WRITTEN TASK:
Can you format the lines of the items below as a numbered list, starting at the line that has "Быстрый заказ", stopping after the line that has "от 100 000 тг.", and leaving out blank lines?

Text data extracted from pages

=====

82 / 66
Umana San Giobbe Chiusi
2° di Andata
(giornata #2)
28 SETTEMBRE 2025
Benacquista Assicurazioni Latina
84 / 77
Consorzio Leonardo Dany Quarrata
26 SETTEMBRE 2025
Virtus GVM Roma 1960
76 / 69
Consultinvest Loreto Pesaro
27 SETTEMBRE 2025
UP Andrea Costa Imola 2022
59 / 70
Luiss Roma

=====

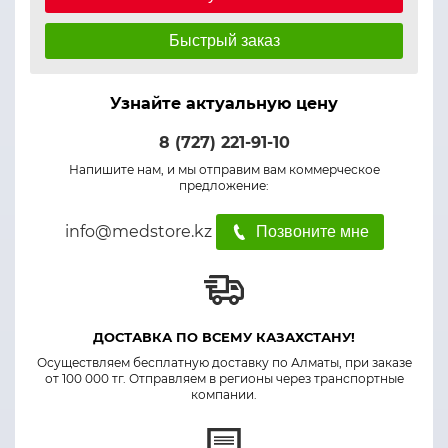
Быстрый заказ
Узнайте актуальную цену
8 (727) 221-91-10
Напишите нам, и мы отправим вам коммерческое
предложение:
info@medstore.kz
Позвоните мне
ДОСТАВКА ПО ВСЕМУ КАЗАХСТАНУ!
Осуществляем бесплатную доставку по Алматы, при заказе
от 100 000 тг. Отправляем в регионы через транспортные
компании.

=====

RESULT BELOW:
1. Быстрый заказ
2. Узнайте актуальную цену
3. 8 (727) 221-91-10
4. Напишите нам, и мы отправим вам коммерческое
5. предложение:
6. info@medstore.kz
7. Позвоните мне
8. ДОСТАВКА ПО ВСЕМУ КАЗАХСТАНУ!
9. Осуществляем бесплатную доставку по Алматы, при заказе
10. от 100 000 тг. Отправляем в регионы через транспортные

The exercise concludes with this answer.